*** Opening Input data ***

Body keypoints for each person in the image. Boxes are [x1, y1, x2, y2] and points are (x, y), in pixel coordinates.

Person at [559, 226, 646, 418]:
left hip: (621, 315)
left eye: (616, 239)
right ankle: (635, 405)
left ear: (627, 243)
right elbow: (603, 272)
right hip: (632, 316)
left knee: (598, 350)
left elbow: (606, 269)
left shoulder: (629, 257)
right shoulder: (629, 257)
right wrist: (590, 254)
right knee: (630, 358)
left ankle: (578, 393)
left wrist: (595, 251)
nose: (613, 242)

*** Closing Input data ***
*** Opening Input data ***

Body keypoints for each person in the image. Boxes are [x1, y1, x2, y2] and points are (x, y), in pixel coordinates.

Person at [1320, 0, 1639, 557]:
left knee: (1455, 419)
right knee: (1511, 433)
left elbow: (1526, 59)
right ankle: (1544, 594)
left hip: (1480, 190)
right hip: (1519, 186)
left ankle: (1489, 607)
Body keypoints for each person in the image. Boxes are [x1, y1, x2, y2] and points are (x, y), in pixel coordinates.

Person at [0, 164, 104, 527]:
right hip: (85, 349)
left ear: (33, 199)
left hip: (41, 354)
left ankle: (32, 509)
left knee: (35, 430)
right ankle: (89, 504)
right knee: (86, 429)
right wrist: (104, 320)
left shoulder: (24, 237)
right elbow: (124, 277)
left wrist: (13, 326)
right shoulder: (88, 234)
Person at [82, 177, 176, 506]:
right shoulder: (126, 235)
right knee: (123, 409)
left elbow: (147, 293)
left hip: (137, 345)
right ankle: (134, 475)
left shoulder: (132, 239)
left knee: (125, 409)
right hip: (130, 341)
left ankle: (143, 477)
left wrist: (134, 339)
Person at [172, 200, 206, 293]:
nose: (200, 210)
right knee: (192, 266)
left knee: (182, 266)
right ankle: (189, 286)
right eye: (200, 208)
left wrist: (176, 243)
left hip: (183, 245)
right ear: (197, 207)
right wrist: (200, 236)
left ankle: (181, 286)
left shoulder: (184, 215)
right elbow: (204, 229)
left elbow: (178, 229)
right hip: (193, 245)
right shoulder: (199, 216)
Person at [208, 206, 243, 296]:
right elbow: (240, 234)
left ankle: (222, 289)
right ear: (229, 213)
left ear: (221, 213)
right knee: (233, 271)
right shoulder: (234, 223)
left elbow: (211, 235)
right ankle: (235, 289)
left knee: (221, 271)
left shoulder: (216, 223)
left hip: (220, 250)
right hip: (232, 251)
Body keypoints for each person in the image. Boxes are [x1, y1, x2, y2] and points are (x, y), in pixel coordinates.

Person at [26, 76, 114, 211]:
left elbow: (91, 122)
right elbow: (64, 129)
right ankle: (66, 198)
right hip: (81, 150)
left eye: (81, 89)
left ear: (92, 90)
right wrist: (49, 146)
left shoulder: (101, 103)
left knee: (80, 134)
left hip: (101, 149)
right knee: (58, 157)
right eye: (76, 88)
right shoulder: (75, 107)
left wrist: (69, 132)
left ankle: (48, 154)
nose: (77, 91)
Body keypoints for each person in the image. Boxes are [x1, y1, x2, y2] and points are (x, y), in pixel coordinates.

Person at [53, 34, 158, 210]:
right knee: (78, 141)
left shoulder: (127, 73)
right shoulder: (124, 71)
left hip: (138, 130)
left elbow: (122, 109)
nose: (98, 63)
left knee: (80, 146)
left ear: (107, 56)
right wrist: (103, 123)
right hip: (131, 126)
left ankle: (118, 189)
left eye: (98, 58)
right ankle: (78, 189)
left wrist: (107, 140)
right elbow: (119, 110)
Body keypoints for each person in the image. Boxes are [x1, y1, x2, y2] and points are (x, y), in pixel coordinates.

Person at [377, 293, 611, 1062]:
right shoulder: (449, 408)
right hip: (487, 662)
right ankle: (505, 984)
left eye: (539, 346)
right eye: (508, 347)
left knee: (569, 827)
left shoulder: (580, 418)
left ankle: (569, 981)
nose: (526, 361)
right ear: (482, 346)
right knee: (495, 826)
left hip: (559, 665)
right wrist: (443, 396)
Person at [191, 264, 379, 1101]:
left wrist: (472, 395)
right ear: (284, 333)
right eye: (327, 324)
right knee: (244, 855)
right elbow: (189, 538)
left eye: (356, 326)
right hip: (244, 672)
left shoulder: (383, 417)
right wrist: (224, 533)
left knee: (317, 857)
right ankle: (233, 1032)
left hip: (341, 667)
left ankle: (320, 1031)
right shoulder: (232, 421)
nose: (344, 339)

*** Closing Input data ***
*** Opening Input data ***

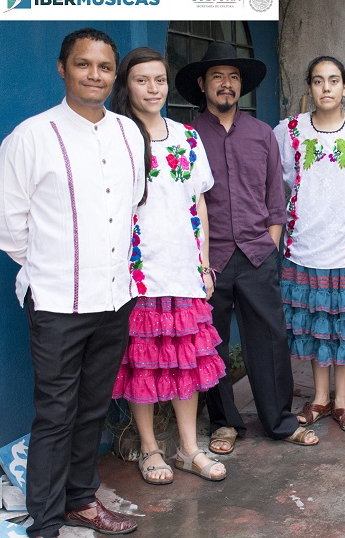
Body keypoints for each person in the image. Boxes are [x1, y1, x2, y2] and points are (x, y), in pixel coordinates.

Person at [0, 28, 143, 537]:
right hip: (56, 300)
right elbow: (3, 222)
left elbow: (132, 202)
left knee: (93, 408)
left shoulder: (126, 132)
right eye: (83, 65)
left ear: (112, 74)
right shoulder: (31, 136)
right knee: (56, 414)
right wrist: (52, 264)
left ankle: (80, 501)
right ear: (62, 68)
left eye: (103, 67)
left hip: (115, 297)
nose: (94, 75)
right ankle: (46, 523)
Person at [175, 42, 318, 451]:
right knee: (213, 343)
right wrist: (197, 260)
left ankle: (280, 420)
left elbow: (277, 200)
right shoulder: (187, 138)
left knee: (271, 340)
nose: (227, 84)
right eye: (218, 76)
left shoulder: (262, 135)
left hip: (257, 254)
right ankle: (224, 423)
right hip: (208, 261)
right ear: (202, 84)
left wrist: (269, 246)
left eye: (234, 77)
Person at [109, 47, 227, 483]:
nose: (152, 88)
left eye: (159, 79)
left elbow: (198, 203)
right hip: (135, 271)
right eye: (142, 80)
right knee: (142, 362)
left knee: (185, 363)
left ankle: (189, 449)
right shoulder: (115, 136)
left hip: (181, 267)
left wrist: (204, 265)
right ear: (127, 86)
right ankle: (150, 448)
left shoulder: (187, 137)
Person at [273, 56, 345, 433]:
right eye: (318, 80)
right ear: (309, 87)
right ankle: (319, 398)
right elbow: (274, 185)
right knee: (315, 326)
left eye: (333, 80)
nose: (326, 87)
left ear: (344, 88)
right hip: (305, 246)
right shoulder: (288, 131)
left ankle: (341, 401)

*** Closing Input data ***

- Problem to solve
Every line that contains the string "nose" should be returned from the data.

- Answer area
nose: (613, 242)
nose: (200, 210)
nose: (77, 91)
nose: (98, 63)
nose: (526, 361)
nose: (344, 339)
nose: (94, 75)
nose: (227, 84)
nose: (152, 88)
nose: (326, 87)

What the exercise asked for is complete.